Perhaps the best evidence that a provider's compliance program is operating effectively
occurs when the provider, through its compliance program, identifies problematic conduct, takes
appropriate steps to remedy the conduct and prevent it from recurring, and makes a full and
timely disclosure of the misconduct to appropriate authorities. As we state in the self-disclosure
protocol, matters exclusively involving overpayments or errors that do not suggest that violations
of law have occurred should be brought directly to the attention of the entity responsible for
claims processing and payment. We also recommend that the provider conduct an initial
assessment to substantiate there is a problem with non-compliance with program requirements
before making a disclosure to the OIG. When False Claims Act liability results from such a
disclosure, the OIG can be more flexible in considering the terms of a CIA in light of the
demonstrated effectiveness of the provider's compliance program.

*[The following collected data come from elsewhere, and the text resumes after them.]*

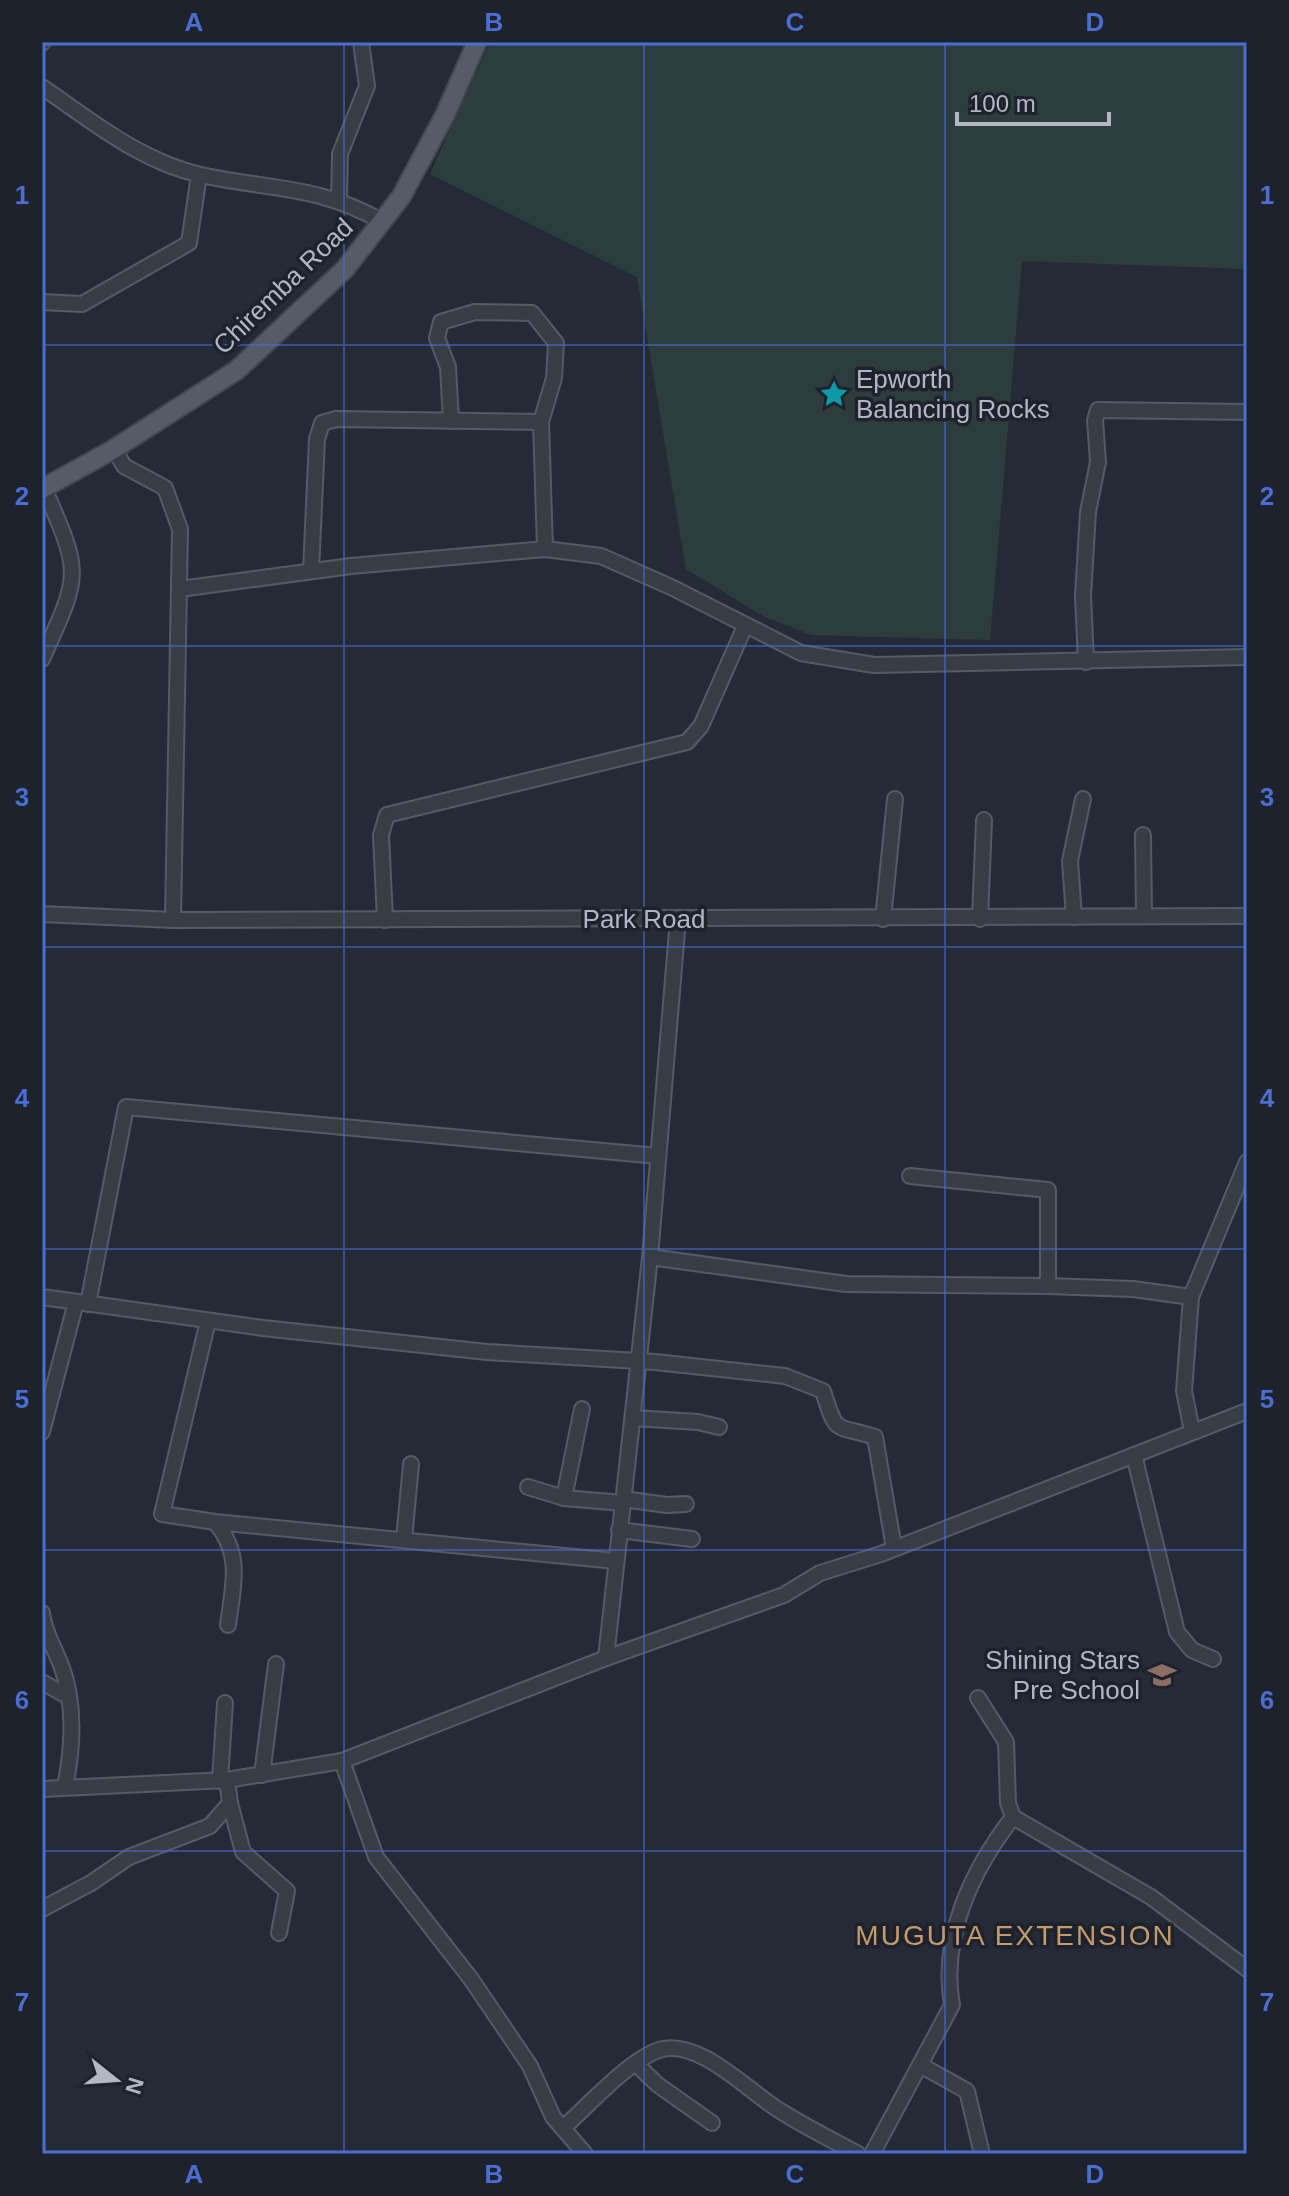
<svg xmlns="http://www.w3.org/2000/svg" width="1289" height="2196" viewBox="0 0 1289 2196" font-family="Arial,sans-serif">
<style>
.green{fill:#2d3d3e}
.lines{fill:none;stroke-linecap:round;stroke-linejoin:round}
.minor-casing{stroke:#555b65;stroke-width:18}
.major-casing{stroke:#414650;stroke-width:22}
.minor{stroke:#373d47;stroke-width:14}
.major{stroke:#565c67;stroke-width:18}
.grid{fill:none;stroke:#4a6ed2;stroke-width:2;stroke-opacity:0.55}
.labels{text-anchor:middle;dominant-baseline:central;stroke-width:7;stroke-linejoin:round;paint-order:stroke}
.street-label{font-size:26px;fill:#b2b8c3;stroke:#1d222c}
.poi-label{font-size:26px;fill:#b2b8c3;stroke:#1d222c;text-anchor:start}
.neighbourhood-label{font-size:28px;letter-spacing:2px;fill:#c59a6c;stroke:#1d222c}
.neatline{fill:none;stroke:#4a6ed2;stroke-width:3}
.grid-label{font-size:26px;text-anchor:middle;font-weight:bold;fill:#4a6ed2}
</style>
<rect width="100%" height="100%" fill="#242b36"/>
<path class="green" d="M490 42H1247V269L1022 261 990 640 811 635 763 616 686 569 637 277 430 174Z"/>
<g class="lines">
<defs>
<g id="minor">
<path d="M42 43 43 42"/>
<path d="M42 87C92 121 141 162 201 175 270 190 319 185 383 222"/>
<path d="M339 199 340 154 367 86 361 42"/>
<path d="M42 302 82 304 189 243 199 175"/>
<path d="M451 421 448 367 437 338 441 322 475 312 532 313 556 343 554 378 541 422 545 549"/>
<path d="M114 449 124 466 165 488 180 529 173 920"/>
<path d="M311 571 317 439 322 423 336 419 541 422"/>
<path d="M180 589 351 566 545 549 601 556 671 587 801 653 874 665 1247 657"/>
<path d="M42 659C81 573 82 575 44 488"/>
<path d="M1086 662 1083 596 1088 512 1098 462 1095 420 1098 410 1247 412"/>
<path d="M1143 835 1144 916"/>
<path d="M42 914 173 920 1247 916"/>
<path d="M1074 917 1070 861 1083 799"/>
<path d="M883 919 895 799"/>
<path d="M980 919 984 820"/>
<path d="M385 920 381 835 387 815 687 742 701 726 745 626"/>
<path d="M910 1176 1048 1190V1286"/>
<path d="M650 1257 846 1284 1048 1286 1133 1289 1191 1297"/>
<path d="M42 1297 263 1328 487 1352 655 1362 785 1376 823 1391C837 1436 834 1424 875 1437L894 1548"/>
<path d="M88 1304 126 1107 658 1156"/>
<path d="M208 1321 162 1514 215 1522 616 1561"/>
<path d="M633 1418 698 1422 719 1427"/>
<path d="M1192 1431 1184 1391 1191 1297 1247 1162"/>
<path d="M42 1432 76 1302"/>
<path d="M1134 1455 1177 1632 1192 1650 1213 1659"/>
<path d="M528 1487 564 1498 623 1503"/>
<path d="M564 1498 582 1409"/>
<path d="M623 1499 667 1505 686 1504"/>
<path d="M215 1522C243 1554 233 1586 228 1625"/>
<path d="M619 1530 692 1539"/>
<path d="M404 1540 411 1464"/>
<path d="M42 1613C44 1632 54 1647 61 1665 76 1704 73 1747 65 1787"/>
<path d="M606 1658 650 1257 678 919"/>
<path d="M42 1682 67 1696"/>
<path d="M978 1698 1006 1742 1008 1803 1013 1817 1151 1897 1247 1969"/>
<path d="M342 1761 376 1857 471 1979 530 2066 553 2117 585 2154"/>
<path d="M262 1775 276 1664"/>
<path d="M220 1781 225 1703"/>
<path d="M42 1789 227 1780 342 1761 606 1658 784 1595 820 1573 881 1554 1247 1411"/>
<path d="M230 1803 243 1852 287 1891 279 1933"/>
<path d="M42 1909 91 1883 129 1857 210 1826 230 1803 227 1780"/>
<path d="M636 2064 658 2085 712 2123"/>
<path d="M920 2065 967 2091 982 2154"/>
<path d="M563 2128C588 2106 629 2060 659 2050 699 2037 751 2094 782 2112 806 2127 832 2140 858 2154"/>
<path d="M872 2154 952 2005C940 1937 972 1870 1013 1817"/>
</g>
<path id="major" d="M42 489 114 449 237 370 345 269 401 197 445 115 477 42"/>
</defs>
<use href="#minor" class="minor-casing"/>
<use href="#major" class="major-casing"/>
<use href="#minor" class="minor"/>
<use href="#major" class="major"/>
</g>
<path class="grid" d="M344 42V2154M644 42V2154M945 42V2154M42 345H1247M42 646H1247M42 947H1247M42 1249H1247M42 1550H1247M42 1851H1247"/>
<defs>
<symbol id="sight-bare" viewBox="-9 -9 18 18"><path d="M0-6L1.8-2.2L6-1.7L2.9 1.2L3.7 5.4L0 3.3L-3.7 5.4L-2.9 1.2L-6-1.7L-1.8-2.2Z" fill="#0f9aa8" stroke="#1d222c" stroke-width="2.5" paint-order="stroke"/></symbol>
<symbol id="school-bare" viewBox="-9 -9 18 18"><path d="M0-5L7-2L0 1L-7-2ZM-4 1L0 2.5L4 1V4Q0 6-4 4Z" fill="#8d6e63" stroke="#1d222c" stroke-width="2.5" paint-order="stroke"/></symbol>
</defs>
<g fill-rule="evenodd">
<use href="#sight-bare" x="814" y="374" width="40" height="40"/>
<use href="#school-bare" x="1142" y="1655" width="40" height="40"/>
</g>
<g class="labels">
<g class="street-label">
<text transform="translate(283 286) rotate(-44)">Chiremba Road</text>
<text x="644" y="919">Park Road</text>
</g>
<g class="poi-label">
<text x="856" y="379">Epworth<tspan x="856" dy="30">Balancing Rocks</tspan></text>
<text x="1140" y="1660" text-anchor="end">Shining Stars<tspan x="1140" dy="30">Pre School</tspan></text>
</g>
<g class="neighbourhood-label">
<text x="1015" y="1935">MUGUTA EXTENSION</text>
</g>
</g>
<rect width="1289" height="2196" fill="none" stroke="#1d222c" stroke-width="88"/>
<g transform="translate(116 2080) rotate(107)" stroke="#1d222c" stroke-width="6" paint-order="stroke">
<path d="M0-6L14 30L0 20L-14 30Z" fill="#b2b8c3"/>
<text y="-12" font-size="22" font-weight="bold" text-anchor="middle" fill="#b2b8c3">N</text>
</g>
<path d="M957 112v12h152v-12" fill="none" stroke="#b2b8c3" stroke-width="4"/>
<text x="969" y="112" font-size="24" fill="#b2b8c3" stroke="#1d222c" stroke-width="6" paint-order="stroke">100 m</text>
<rect x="44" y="44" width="1201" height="2108" class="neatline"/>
<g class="grid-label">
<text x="194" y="31">A</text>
<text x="494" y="31">B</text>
<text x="795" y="31">C</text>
<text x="1095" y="31">D</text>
<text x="22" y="204">1</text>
<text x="1267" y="204">1</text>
<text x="22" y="505">2</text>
<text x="1267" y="505">2</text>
<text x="22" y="806">3</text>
<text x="1267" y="806">3</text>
<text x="22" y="1107">4</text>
<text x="1267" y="1107">4</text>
<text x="22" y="1408">5</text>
<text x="1267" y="1408">5</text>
<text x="22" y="1709">6</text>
<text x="1267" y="1709">6</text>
<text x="22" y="2011">7</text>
<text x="1267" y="2011">7</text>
<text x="194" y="2183">A</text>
<text x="494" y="2183">B</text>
<text x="795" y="2183">C</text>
<text x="1095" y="2183">D</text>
</g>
</svg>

In general, we grant more
deference to the existing compliance measures of a self-disclosing provider, even if those
measures differ from what we might otherwise require in a CIA.

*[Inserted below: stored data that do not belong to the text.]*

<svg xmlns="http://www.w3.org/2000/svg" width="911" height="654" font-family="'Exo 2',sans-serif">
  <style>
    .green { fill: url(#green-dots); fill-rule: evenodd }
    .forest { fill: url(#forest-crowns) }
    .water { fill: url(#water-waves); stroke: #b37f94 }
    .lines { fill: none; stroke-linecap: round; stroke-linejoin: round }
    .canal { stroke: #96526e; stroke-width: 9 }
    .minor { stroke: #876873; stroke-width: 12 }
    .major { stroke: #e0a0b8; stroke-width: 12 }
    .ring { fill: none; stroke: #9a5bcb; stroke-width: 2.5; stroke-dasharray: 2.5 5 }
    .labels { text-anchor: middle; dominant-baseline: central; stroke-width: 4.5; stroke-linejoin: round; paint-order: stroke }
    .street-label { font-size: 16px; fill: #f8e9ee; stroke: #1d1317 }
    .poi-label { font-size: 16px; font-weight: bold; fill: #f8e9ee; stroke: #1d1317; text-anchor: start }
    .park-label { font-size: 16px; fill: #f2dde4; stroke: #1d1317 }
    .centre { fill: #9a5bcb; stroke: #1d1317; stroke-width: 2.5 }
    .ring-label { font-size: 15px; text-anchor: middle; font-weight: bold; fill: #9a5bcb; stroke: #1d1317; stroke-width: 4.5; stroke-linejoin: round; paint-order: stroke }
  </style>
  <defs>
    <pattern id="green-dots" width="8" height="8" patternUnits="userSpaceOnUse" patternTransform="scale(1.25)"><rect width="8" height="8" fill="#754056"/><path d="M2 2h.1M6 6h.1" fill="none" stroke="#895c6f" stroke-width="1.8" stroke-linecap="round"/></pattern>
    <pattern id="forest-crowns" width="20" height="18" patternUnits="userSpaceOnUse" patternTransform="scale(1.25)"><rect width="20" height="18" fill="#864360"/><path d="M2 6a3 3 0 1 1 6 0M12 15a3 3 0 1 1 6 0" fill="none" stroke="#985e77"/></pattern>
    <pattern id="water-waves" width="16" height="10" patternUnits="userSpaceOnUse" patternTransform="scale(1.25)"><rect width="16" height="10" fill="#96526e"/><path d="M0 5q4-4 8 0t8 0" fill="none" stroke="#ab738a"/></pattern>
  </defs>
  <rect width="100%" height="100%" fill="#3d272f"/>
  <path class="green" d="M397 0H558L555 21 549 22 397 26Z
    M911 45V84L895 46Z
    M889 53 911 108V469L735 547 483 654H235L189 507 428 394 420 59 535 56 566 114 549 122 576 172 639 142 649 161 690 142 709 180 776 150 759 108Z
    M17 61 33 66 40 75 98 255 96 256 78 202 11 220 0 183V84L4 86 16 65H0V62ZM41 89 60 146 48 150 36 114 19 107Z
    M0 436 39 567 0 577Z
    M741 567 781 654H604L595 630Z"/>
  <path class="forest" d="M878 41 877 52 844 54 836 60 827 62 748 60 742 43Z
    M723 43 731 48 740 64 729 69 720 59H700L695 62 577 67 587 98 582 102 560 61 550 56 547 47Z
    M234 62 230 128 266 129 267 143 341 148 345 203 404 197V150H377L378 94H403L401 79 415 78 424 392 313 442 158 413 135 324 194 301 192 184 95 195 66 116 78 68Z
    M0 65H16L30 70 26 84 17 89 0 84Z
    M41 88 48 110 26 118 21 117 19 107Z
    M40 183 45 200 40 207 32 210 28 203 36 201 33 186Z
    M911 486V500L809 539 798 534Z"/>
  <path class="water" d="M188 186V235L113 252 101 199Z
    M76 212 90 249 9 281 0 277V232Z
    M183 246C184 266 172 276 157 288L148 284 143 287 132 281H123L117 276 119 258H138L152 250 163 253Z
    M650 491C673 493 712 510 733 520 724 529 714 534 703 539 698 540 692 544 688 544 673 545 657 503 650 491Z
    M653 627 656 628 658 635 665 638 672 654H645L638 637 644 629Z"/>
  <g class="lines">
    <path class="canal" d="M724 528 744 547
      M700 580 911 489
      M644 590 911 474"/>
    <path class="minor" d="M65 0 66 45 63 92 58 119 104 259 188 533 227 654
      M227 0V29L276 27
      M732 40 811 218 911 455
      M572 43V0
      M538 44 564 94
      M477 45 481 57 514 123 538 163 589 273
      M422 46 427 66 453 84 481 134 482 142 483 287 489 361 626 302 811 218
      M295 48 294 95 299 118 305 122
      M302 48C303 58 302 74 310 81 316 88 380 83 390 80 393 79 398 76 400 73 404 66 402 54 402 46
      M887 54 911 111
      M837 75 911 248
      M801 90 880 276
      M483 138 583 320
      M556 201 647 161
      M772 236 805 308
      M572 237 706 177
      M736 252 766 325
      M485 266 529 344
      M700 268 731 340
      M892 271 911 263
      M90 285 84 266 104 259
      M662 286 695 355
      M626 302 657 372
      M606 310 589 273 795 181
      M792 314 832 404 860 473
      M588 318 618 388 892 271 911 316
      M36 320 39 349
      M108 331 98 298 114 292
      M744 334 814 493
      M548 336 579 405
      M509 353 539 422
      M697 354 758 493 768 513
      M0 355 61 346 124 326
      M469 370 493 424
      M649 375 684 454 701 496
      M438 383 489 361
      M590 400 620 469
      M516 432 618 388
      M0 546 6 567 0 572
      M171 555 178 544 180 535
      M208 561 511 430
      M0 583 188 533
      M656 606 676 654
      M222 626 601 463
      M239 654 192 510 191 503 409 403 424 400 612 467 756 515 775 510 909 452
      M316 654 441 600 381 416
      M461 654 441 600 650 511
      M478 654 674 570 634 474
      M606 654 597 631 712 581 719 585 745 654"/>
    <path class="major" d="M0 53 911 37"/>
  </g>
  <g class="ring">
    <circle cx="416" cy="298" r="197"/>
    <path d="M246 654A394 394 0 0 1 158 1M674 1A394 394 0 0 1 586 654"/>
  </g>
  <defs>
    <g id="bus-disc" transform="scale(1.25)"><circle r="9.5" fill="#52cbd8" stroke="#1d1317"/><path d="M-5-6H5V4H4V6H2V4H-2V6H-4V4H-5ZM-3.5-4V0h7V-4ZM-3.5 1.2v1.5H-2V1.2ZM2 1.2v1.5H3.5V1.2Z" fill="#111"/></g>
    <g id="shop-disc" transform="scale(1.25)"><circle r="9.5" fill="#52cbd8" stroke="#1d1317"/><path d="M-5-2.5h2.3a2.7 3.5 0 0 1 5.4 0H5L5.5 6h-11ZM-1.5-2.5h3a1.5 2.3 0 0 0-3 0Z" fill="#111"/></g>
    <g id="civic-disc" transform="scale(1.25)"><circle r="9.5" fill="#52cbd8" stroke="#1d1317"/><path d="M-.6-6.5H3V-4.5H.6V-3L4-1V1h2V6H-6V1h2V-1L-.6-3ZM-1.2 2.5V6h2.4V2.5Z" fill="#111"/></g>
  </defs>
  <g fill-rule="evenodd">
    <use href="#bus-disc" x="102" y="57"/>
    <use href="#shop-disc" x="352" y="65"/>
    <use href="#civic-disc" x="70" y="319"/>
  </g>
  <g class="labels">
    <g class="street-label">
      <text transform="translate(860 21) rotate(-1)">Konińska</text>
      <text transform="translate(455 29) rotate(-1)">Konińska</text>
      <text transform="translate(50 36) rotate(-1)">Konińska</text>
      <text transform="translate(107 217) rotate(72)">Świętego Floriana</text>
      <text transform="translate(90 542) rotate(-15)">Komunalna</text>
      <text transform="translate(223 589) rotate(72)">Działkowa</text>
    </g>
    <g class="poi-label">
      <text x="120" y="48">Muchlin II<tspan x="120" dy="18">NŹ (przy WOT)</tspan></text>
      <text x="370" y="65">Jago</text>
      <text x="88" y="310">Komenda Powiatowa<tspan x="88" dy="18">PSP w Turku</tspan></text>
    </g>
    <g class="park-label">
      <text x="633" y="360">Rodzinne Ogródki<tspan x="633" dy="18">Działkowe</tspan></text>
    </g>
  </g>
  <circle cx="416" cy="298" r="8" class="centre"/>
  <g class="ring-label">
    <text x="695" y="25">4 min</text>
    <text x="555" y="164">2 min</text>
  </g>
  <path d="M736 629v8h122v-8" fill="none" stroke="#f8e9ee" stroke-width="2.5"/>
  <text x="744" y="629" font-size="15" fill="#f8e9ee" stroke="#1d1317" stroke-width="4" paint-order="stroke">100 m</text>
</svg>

If the self-disclosing provider has demonstrated that its compliance program is effective
and agrees to maintain its compliance program as part of the False Claims Act settlement, we
may not even require a CIA. That decision is influenced by a number of variables, including the
scope and seriousness of the misconduct, the risk of recurrence, whether the disclosed matter was
identified and reported as a result of the provider's compliance measures and the degree of the
provider's cooperation during the disclosure verification process. In those cases, where in our
judgment it is necessary to require the self-disclosing provider to enter into a CIA, the provider
may need to make only limited changes to its existing policies and procedures to meet most
of the requirements of the CIA.
For instance, in cases where the provider's own audits detected the disclosed problem, the
OIG may consider alternatives to the CIA's auditing provisions. We may permit a self-disclosing
provider to perform some or all of the billing audits through its internal auditors rather than
require the retention of an independent review organization for each year of the CIA. In an
appropriate case, we may narrow the scope and focus of the claims review to the areas found out
of compliance or allow alternate audit methodologies in lieu of the statistical sampling
methodology we generally require. In addition, we are more likely in a self-disclosure case to
eliminate the need for an external evaluation of the provider's compliance with the terms of the
CIA.
In addition to the audit provisions, many providers entering into CIAs express concern
about the OIG's ability to exclude a provider if the OIG determines that the provider has
materially breached the terms of the CIA. Generally, we believe that this provision is necessary
to ensure that we maintain our ultimate remedy to protect Federal health care programs from
problematic providers. However, a provider that has made an appropriate self-disclosure and has
demonstrated sufficient trustworthiness may lead us to conclude that we can sufficiently
safeguard the programs through a CIA without the exclusion remedy for a material breach.
Therefore, we will forego the exclusion remedy in appropriate self-disclosure cases.
In closing, I want to thank all the health care providers and representatives of health care
associations that have worked so hard with us to improve the integrity of the health care system.
Through cooperative efforts and open communication, we have been able to make solid progress
in the fight against health care waste, fraud and abuse. We in the OIG are committed to
continuing to work with you to do an even better job in the future.